(To do):
#1 According to the Scikit-learn model text, what organization supplied the all_flights.csv data?
#2 Go on with the Scikit-learn model text from the point where it stops.

/MyFirstSciKitLearnModel

Train your first machine learning model using Jupyter Notebooks and Scikit learn

Primary LanguageJupyter Notebook

My First Scikit-learn Model

Train your first machine learning model using Jupyter Notebooks and python.

Tools used

Jupyter Notebooks are a great tool for learning and training data models. You can write Python code using other development environments such as Visual Studio Code, but the ability to break up the code and execute it in chunks, and to see output including graphs as you are training the model makes it easier to explore and prepare your data and models. You can install and run notebooks locally. If you need more processing power you can run Jupyter notebooks on cloud platforms:

Python libraries used

  • numpy contains a number of useful mathematical operations including some that are helpful when evaluating accuracy of trained models
  • pandas contains the dataframe object and a number of useful methods for manipulating and querying data contained in a dataframe
  • scikitlearn contains a number of machine learning algorithms and methods for splitting data, calculating accuracy of models, and training models
  • matplotlib used to plot graphs and visualize data

Data used

  • all_flights.csv this data came from the US Department of Transportation and provides information about scheduled flights in the United STates.

Notebooks provided

In this repository you will find a series of Jupyter Notebooks to walk you through training a machine learning model.

I recommend exploring the notebooks in the following order so you can learn one concept at a time.

  • BasicMLExample.ipynb - This notebook walks you through predicting a numeric value (how many minutes late a flight will arrive) based on another numeric value (flight distance). Then you check the accuracy of the model and explore data correlation. Then you retrain the model using departure delay to predict arrival delay to see if you get better accuracy.

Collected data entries
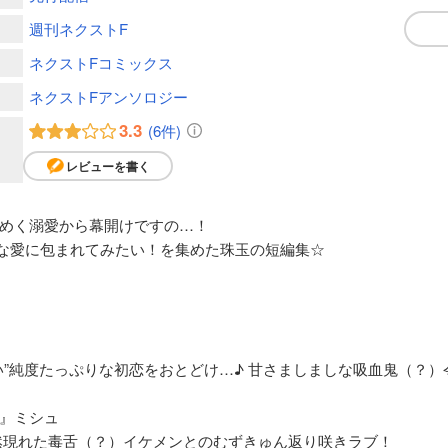
週刊ネクストF
ネクストFコミックス
ネクストFアンソロジー
3.3
(6件)
レビューを書く
めく溺愛から幕開けですの…！
んな愛に包まれてみたい！を集めた珠玉の短編集☆
い”純度たっぷりな初恋をおとどけ…♪ 甘さましましな吸血鬼（？）
』ミシュ
然現れた毒舌（？）イケメンとのむずきゅん返り咲きラブ！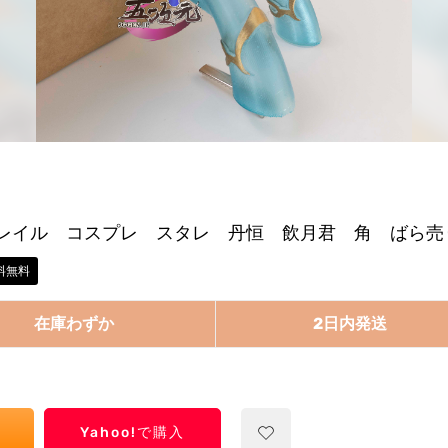
レイル コスプレ スタレ 丹恒 飲月君 角 ばら売
料無料
在庫わずか
2日内発送
Yahoo!で購入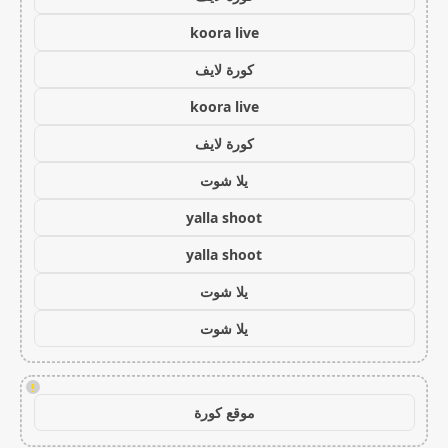
koora live
كورة لايف
koora live
كورة لايف
يلا شوت
yalla shoot
yalla shoot
يلا شوت
يلا شوت
!
موقع كورة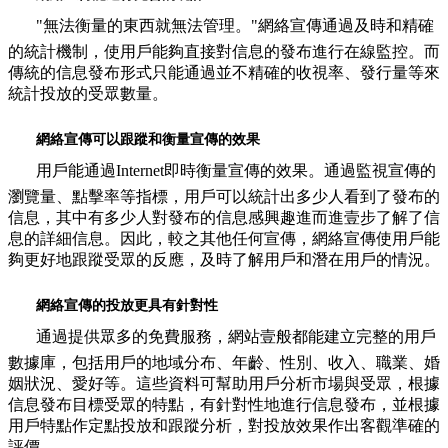
"無法衡量的東西就無法管理。"網絡宣傳通過及時和精確
的統計機制，使用戶能夠直接對信息的發布進行在線監控。而
傳統的信息發布形式只能通過並不精確的收視率、發行量等來
統計投放的受眾數量。
網絡宣傳可以跟蹤和衡量宣傳的效果
用戶能通過Internet即時衡量宣傳的效果。通過監視宣傳的
瀏覽量、點擊率等指標，用戶可以統計出多少人看到了發布的
信息，其中有多少人對發布的信息感興趣進而進壹步了解了信
息的詳細信息。因此，較之其他任何宣傳，網絡宣傳使用戶能
夠更好地跟蹤受眾的反應，及時了解用戶和潛在用戶的情況。
網絡宣傳的投放更具有針對性
通過提供眾多的免費服務，網站壹般都能建立完整的用戶
數據庫，包括用戶的地域分布、年齡、性別、收入、職業、婚
姻狀況、愛好等。這些資料可幫助用戶分析市場與受眾，根據
信息發布目標受眾的特點，有針對性地進行信息發布，並根據
用戶特點作定點投放和跟蹤分析，對投放效果作出客觀準確的
評價。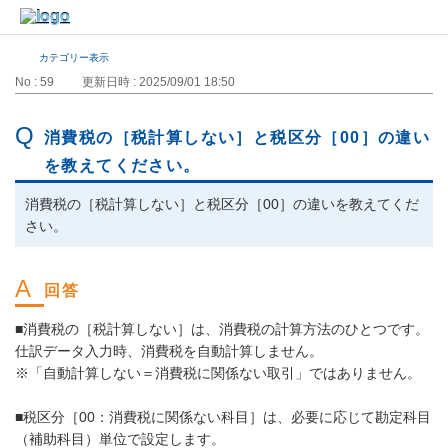
カテゴリー表示
No : 59
更新日時 : 2025/09/01 18:50
消費税の［税計算しない］と税区分［00］の違い
を教えてください。
消費税の［税計算しない］と税区分［00］の違いを教えてくだ
さい。
■消費税の［税計算しない］は、消費税の計算方法のひとつです。
仕訳データ入力時、消費税を自動計算しません。
※「自動計算しない＝消費税に関係ない取引」ではありません。
■税区分［00：消費税に関係ない科目］は、必要に応じて勘定科目
（補助科目）単位で設定します。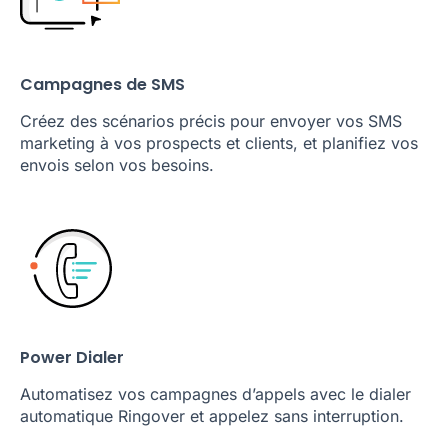
Campagnes de SMS
Créez des scénarios précis pour envoyer vos SMS
marketing à vos prospects et clients, et planifiez vos
envois selon vos besoins.
Power Dialer
Automatisez vos campagnes d’appels avec le dialer
automatique Ringover et appelez sans interruption.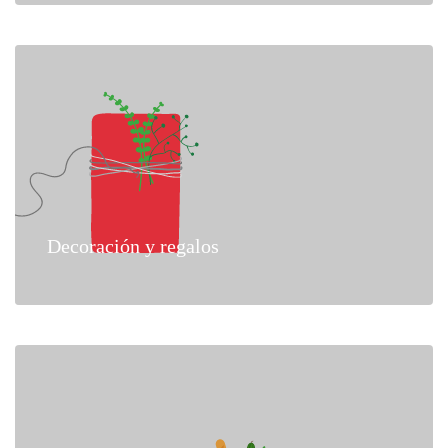
Decoración y regalos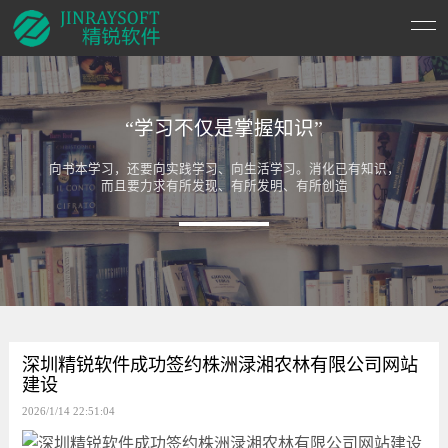
“学习不仅是掌握知识”
向书本学习，还要向实践学习、向生活学习。消化已有知识，
而且要力求有所发现、有所发明、有所创造
深圳精锐软件成功签约株洲渌湘农林有限公司网站
建设
2026/1/14 22:51:04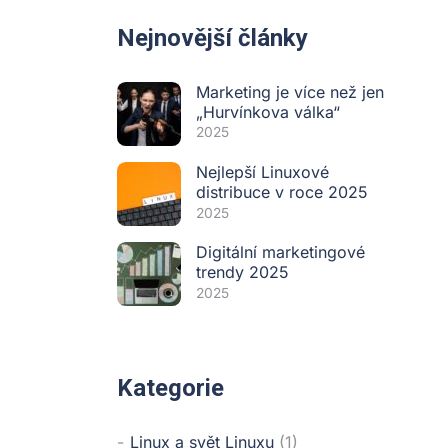
Nejnovější články
Marketing je více než jen
„Hurvínkova válka“
2025
Nejlepší Linuxové
distribuce v roce 2025
2025
Digitální marketingové
trendy 2025
2025
Kategorie
Linux a svět Linuxu
(1)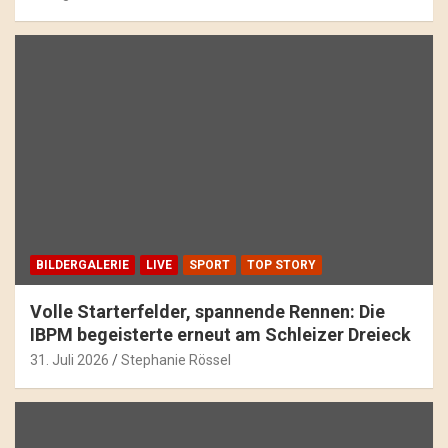
BILDERGALERIE
LIVE
SPORT
TOP STORY
Volle Starterfelder, spannende Rennen: Die
IBPM begeisterte erneut am Schleizer Dreieck
31. Juli 2026
Stephanie Rössel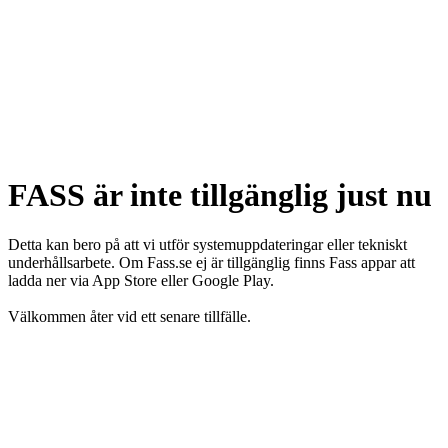
FASS är inte tillgänglig just nu
Detta kan bero på att vi utför systemuppdateringar eller tekniskt
underhållsarbete. Om Fass.se ej är tillgänglig finns Fass appar att
ladda ner via App Store eller Google Play.
Välkommen åter vid ett senare tillfälle.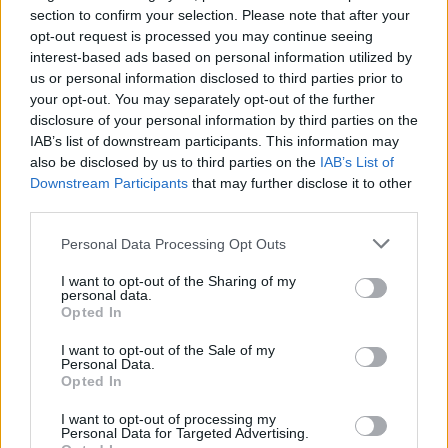
section to confirm your selection. Please note that after your
FNTT įšaldė „Mere“
Primena, ką būtina žinoti
opt-out request is processed you may continue seeing
valdytojos lėšas
važiuojant
interest-based ads based on personal information utilized by
remontuojamais kelių
us or personal information disclosed to third parties prior to
ruožais
your opt-out. You may separately opt-out of the further
disclosure of your personal information by third parties on the
IAB’s list of downstream participants. This information may
also be disclosed by us to third parties on the
IAB’s List of
Downstream Participants
that may further disclose it to other
third parties.
Personal Data Processing Opt Outs
Auto
Auto
I want to opt-out of the Sharing of my
Kinijos gamintojai veržiasi
Pensijų pinigai -
personal data.
Opted In
į Lietuvos rinką: egzotika
naudotiems
tampa rimta konkurencija
automobiliams
(1)
I want to opt-out of the Sale of my
Personal Data.
Opted In
I want to opt-out of processing my
Personal Data for Targeted Advertising.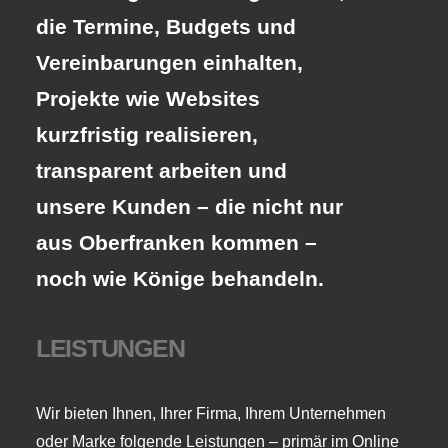
die Termine, Budgets und
Vereinbarungen einhalten,
Projekte wie Websites
kurzfristig realisieren,
transparent arbeiten und
unsere Kunden – die nicht nur
aus Oberfranken kommen –
noch wie Könige behandeln.
LEISTUNGEN
Wir bieten Ihnen, Ihrer Firma, Ihrem Unternehmen
oder Marke folgende Leistungen – primär im Online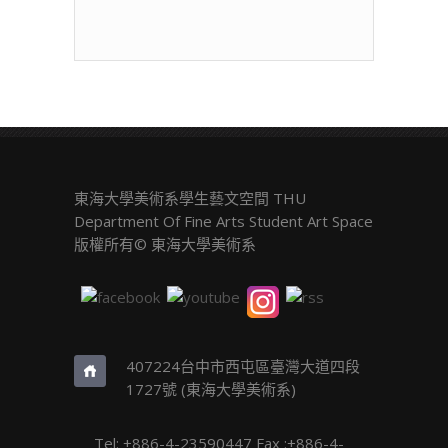
東海大學美術系學生藝文空間 THU
Department Of Fine Arts Student Art Space
版權所有© 東海大學美術系
407224台中市西屯區臺灣大道四段
1727號 (東海大學美術系)
Tel: +886-4-23590447 Fax :+886-4-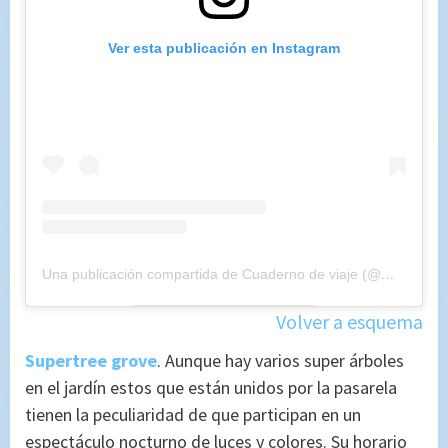
Ver esta publicación en Instagram
Una publicación compartida de Cuaderno de viaje (@maryajosess)
Volver a esquema
Supertree grove
. Aunque hay varios super árboles
en el jardín estos que están unidos por la pasarela
tienen la peculiaridad de que participan en un
espectáculo nocturno de luces y colores. Su horario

(Answers by item):
#1 The US Department of Transportation.

#2
  • MultipleFeatureMLModel.ipynb - In the first notebook you were only able to make a prediction based on a single column of data. In this notebook we try training a model with multiple columns of data (Distance & Departure delay) to see if we get better accuracy
  • NonNumericFeaturelinear.ipynb - In the first two notebooks we deliberately chose numeric columns to make our predictions, but what if you want to make predictions based on a non-numeric value? In this notebook we try to predict flight delay based on which airline is operating the flight using a technique called one-hot encoding.
  • NonNumericMultipleFeatureLinear.ipynb - In this notebook we combine all the techniques from the previous notebooks to use a combination of numeric and non-numeric columns to predict arrival flight delay.
  • LinearRegressionOrdinalFeature.ipynb - In this notebook, we transform distance from a continuous value to a numeric ranking indicating short, medium, and long trips to try and improve our model.

Machine Learning concepts

The notebooks walk you through the basic steps of machine learning

  1. Define the problem
  2. Find the data
  3. Explore the data
  4. Clean and prepare the data
  5. Put aside testing data
  6. Train the model
  7. Test the model
  8. Check accuracy
  9. Repeats steps as necessary

Suggested next steps

Once you understand the concepts here, you might want to try

  • training a classification model instead of a linear model. e.g. you could try to predict if a flight is late or on-time (requires creating a new column with a flag to indicate late vs on-time based on the value in arrival delay)
  • try different techniques for handling non-numeric data
  • try training a model using dates (time-series)